■ What is expected
Your response should contain every line from the data below that holds the string "resultados".

■ Task material
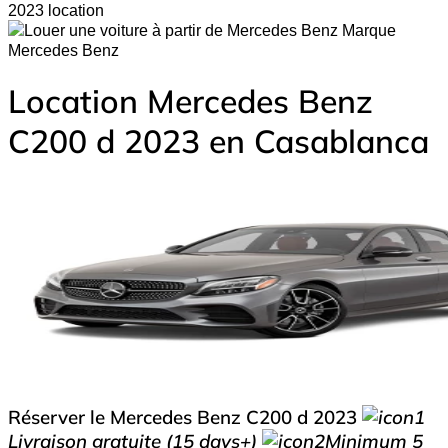
2023 location
Mercedes Benz
Location Mercedes Benz
C200 d 2023 en Casablanca
Réserver le Mercedes Benz C200 d 2023
Livraison gratuite (15 days+)
Minimum 5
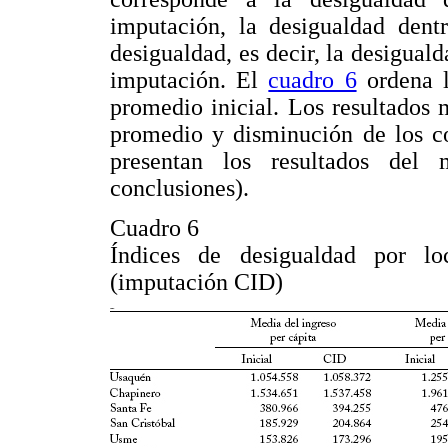
imputación, la desigualdad dent
desigualdad, es decir, la desigual
imputación. El
cuadro 6
ordena l
promedio inicial. Los resultados 
promedio y disminución de los co
presentan los resultados del
conclusiones).
Cuadro 6
Índices de desigualdad por lo
(imputación CID)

■ Answer
promedio inicial. Los resultados 
presentan los resultados del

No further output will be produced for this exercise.